Outline lines:
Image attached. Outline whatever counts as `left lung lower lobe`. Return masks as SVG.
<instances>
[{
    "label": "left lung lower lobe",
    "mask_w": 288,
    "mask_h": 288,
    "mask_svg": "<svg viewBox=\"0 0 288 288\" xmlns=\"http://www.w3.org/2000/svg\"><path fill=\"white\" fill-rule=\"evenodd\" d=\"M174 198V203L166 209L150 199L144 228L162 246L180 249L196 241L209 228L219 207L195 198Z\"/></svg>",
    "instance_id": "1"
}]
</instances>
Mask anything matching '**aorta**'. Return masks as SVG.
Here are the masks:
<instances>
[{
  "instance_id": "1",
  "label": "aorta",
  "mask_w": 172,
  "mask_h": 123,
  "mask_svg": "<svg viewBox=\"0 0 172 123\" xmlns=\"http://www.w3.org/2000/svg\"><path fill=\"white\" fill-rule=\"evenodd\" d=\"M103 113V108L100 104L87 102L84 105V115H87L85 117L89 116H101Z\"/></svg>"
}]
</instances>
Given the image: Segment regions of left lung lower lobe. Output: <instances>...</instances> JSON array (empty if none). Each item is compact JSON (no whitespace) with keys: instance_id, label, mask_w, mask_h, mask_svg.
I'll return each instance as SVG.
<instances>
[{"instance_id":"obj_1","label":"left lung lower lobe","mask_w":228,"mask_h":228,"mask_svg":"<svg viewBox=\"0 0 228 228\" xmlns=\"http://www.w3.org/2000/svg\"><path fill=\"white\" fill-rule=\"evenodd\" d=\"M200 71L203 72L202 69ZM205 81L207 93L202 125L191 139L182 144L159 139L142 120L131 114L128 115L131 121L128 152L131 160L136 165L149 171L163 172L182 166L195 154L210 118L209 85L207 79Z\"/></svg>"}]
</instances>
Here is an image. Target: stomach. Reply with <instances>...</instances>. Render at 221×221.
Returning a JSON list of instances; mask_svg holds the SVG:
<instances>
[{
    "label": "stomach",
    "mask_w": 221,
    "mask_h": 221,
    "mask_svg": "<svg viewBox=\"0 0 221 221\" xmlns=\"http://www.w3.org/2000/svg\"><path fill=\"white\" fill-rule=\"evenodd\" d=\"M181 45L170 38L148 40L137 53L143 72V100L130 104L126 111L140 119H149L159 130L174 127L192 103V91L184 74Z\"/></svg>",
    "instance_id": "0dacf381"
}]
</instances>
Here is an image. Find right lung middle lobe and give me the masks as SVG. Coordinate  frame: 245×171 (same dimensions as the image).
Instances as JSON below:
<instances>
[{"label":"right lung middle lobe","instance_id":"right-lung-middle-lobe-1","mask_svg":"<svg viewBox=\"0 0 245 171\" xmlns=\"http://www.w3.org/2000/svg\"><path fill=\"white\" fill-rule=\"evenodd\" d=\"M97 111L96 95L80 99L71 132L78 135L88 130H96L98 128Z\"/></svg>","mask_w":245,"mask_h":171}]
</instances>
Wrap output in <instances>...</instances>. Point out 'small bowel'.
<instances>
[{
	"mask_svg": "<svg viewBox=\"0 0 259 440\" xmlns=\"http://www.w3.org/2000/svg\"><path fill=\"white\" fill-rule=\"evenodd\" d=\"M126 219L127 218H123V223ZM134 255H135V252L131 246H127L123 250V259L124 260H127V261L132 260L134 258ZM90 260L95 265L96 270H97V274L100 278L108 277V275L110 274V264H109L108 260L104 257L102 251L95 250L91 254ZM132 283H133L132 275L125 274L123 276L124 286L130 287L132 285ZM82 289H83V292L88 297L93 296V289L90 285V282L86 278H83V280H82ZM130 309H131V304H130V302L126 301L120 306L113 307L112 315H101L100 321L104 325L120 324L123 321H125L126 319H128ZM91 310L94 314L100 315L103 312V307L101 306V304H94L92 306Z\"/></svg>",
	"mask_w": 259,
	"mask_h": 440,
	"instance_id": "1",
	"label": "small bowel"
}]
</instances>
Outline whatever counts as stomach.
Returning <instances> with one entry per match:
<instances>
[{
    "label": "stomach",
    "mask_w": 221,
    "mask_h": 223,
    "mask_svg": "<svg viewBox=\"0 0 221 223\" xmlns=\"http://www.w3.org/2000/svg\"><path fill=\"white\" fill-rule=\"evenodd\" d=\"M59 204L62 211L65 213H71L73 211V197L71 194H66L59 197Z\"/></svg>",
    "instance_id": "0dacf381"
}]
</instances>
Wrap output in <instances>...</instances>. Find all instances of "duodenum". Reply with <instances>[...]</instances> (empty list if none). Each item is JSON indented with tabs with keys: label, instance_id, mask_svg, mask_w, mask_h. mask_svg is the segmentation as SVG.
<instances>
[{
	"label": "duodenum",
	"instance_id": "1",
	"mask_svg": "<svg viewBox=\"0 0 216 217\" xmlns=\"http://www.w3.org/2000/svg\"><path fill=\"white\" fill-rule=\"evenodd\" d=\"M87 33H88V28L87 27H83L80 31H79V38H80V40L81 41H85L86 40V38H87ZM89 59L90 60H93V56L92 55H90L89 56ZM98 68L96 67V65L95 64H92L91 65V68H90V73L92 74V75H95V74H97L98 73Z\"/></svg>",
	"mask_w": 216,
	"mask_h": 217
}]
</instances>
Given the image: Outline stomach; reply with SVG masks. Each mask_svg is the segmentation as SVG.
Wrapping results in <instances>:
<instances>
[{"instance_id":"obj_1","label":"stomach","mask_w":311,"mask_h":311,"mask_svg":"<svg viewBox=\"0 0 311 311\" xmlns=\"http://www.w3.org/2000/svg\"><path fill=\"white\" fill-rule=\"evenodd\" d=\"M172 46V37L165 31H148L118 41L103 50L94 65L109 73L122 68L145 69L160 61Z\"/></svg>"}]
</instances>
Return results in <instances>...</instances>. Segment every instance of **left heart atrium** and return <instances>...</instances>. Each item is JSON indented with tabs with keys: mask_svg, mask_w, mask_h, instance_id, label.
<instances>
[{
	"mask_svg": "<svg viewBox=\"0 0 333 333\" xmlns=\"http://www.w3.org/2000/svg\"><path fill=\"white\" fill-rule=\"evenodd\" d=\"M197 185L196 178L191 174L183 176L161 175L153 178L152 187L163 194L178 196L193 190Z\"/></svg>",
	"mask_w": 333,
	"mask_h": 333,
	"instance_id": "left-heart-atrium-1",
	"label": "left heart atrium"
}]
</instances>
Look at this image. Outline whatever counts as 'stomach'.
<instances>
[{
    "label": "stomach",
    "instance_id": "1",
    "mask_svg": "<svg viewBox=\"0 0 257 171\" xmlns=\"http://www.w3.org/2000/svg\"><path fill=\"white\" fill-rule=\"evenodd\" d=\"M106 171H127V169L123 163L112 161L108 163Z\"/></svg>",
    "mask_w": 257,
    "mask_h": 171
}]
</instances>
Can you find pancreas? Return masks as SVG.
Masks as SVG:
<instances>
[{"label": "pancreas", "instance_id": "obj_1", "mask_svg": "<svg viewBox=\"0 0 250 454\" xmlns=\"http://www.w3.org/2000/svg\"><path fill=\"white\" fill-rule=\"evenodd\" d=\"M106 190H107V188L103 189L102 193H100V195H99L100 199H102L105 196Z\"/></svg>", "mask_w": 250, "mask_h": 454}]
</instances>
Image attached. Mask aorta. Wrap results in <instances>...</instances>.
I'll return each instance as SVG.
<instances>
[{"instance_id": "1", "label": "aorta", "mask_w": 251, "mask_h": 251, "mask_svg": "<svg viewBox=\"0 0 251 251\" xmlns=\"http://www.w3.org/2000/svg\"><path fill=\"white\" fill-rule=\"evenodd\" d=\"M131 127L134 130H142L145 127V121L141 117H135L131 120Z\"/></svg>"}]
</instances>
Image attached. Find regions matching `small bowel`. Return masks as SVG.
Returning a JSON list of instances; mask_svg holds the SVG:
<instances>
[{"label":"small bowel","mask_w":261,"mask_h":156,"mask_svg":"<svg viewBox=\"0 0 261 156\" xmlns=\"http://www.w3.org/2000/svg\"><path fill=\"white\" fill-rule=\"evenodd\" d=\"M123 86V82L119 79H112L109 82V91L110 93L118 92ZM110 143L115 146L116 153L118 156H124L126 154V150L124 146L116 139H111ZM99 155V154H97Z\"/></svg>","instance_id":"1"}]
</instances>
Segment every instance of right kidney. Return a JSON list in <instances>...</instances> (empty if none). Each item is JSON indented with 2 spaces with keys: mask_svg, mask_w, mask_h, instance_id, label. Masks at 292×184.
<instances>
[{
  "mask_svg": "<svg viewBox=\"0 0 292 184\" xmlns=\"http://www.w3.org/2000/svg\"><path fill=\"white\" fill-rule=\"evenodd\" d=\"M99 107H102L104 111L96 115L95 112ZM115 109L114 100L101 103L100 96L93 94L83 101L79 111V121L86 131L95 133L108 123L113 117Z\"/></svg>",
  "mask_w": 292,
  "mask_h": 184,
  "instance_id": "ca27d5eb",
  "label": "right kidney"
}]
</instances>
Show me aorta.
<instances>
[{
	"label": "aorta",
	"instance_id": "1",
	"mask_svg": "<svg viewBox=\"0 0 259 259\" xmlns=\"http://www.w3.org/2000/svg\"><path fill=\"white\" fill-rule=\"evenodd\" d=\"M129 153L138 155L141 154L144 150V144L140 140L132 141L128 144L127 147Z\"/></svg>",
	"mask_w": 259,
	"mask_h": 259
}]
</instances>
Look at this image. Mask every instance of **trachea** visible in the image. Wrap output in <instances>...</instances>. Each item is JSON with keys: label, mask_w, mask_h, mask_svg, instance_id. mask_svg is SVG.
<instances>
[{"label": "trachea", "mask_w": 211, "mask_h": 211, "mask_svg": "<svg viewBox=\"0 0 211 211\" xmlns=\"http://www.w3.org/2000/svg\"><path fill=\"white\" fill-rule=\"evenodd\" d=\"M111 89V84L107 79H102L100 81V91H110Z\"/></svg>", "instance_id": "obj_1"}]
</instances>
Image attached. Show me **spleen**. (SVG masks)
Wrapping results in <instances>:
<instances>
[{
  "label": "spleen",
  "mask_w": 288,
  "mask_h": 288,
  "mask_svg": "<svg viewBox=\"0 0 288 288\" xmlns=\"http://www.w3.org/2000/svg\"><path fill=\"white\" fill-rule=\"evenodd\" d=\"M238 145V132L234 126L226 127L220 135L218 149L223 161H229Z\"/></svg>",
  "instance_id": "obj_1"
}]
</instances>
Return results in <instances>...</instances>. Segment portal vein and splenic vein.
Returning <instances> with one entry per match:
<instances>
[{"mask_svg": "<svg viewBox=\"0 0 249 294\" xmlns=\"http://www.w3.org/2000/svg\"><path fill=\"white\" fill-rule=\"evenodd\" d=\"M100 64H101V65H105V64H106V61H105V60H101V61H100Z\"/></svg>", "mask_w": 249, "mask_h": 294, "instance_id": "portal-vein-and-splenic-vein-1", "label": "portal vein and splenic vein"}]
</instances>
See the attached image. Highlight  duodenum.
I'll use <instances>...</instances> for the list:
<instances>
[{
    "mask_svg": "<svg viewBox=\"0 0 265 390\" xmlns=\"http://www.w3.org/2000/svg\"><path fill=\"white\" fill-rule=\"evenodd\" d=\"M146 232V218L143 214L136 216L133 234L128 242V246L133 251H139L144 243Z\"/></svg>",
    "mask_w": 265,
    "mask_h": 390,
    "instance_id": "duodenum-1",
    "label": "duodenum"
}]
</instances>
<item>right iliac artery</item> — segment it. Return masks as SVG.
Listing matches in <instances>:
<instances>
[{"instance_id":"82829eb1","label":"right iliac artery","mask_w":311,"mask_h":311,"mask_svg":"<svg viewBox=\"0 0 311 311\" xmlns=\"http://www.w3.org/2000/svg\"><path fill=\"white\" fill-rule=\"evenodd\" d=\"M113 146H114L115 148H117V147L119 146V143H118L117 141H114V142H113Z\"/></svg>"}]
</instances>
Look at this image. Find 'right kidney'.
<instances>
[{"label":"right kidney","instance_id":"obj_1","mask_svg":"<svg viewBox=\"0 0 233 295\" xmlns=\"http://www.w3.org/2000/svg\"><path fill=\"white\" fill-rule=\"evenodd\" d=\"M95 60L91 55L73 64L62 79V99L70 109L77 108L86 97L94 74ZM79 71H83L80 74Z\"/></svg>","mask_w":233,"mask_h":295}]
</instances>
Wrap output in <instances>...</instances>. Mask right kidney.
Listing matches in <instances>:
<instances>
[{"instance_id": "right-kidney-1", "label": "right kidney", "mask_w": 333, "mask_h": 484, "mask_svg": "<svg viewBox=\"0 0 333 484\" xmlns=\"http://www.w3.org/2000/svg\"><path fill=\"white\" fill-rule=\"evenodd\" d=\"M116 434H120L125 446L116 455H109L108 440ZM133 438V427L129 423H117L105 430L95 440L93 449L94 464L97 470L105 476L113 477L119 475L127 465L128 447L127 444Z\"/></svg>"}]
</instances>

§ **What is needed**: Echo the lines above, starting at the line containing "<item>right iliac artery</item>" and running through the last line of the outline lines.

§ **Task result**:
<item>right iliac artery</item> — segment it. Return masks as SVG.
Listing matches in <instances>:
<instances>
[{"instance_id":"82829eb1","label":"right iliac artery","mask_w":311,"mask_h":311,"mask_svg":"<svg viewBox=\"0 0 311 311\" xmlns=\"http://www.w3.org/2000/svg\"><path fill=\"white\" fill-rule=\"evenodd\" d=\"M113 146H114L115 148H117V147L119 146V143H118L117 141H114V142H113Z\"/></svg>"}]
</instances>
Look at this image. Find 'right kidney'.
<instances>
[{"label":"right kidney","instance_id":"obj_1","mask_svg":"<svg viewBox=\"0 0 233 295\" xmlns=\"http://www.w3.org/2000/svg\"><path fill=\"white\" fill-rule=\"evenodd\" d=\"M95 60L91 55L73 64L62 79V99L70 109L77 108L86 97L94 74ZM79 71H83L80 74Z\"/></svg>","mask_w":233,"mask_h":295}]
</instances>
Wrap output in <instances>...</instances>. Mask right kidney.
Listing matches in <instances>:
<instances>
[{"instance_id": "right-kidney-1", "label": "right kidney", "mask_w": 333, "mask_h": 484, "mask_svg": "<svg viewBox=\"0 0 333 484\" xmlns=\"http://www.w3.org/2000/svg\"><path fill=\"white\" fill-rule=\"evenodd\" d=\"M116 434H120L125 446L116 455H109L108 440ZM133 438V427L129 423H117L105 430L95 440L93 449L94 464L97 470L105 476L113 477L119 475L127 465L128 447L127 444Z\"/></svg>"}]
</instances>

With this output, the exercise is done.